4.3 - Le loup en phase de recolonisation . régulation des populations d'herbivores sauvages


































"Le loup peut connaÎtre une augmentation de population de 10% par an, explique le biologiste Vincent Vignon. Mais ce taux peut monter jusqu'à 40% en  phase de recolonisation"

 

Plusieurs exemples montrent que la phase de recolonisation (constitution des meutes) se traduit par un bouleversement dans la structure des populations de proies. D'où l'observation, par Vincent Vignon, d'un système de "critères de sélection des proies", permettant de comprendre et mesurer la phase de recolonisation et d'installation de meutes sur un territoire.

Pour Vincent Vignon, biologiste à l'Office de Génie Ecologique et intervenant lors de ces stages, les expériences de réintroductions de proies dans les réserves espagnoles sont édifiantes: "Voilà des territoires auxquels on donne un statut de protection, et dans lesquels on réintroduit la proie - le cerf - d'une manière totalement empirique mais finalement efficace. En Espagne, dans ces réserves de chasse créées au cours des décennies 1950-70, on peut observer les résultats d'expériences réalisées "grandeur nature" sur des superficies significatives par rapport au loup, et par rapport aux populations d'ongulés".

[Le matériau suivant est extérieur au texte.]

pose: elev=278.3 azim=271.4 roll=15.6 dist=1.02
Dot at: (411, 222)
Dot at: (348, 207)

Vincent Vignon étudie le cerf depuis 1976, et a pu suivre l'évolution des populations de la région de Somiedo depuis 1987, au cours d'une vingtaine de voyages d'études. "Sur le secteur étudié (une zone de 650 km²), je m'étais initialement donné pour but de mieux comprendre la population de cerfs par des indicateurs assez précis, parmi les plus faciles à maÎtriser, notamment les pourcentages suivants: évolution de la proportion des mâles de 2 ans et plus dans la population, proportion de biches accompagnées d'un faon à la fin de l'été et à la fin de l'hiver. Je n'avais pas prévu d'étudier le loup. L'étude de la prédation qu'il exerce sur les ongulés m'est venue quelques années plus tard, en 1992, en constatant la formidable expansion du prédateur, la brutale diminution de la population de cerf, et en analysant l'évolution des paramètres démographiques que j'avais préalablement collectés sur ces derniers".

Dans un massif de 50 km², le cerf, réintroduit dans les années 1950, a connu une augmentation régulière de ses effectifs jusqu'au maximum de population en 1988. Mais en 1991-92, Vincent Vignon constate une importante réduction de la population. "Celle-ci s'est opérée de 1988 à 1993, passant de plus de 1000 cerfs et biches à moins de 500. On a également pu observer une modification de la structure des populations, avec une réduction de la proportion des mâles (le ratio diminuant de moitié)."

"Le loup était manifestement responsable de ces changements. En fait, à la fin des années 80, le loup était en phase de recolonisation sur la réserve de Somiedo. Jusqu'à cette date, il n 'y avait pas de meute, même si quelques individus solitaires étaient régulièrement observés. Il y a encore 15 ans, il n 'y avait que deux meutes sur la zone. Aujourd'hui, sur le secteur étudié (650 km'²), on compte jusqu'à 6 meutes, avec peut-être entre 2 et 4 loups par meute".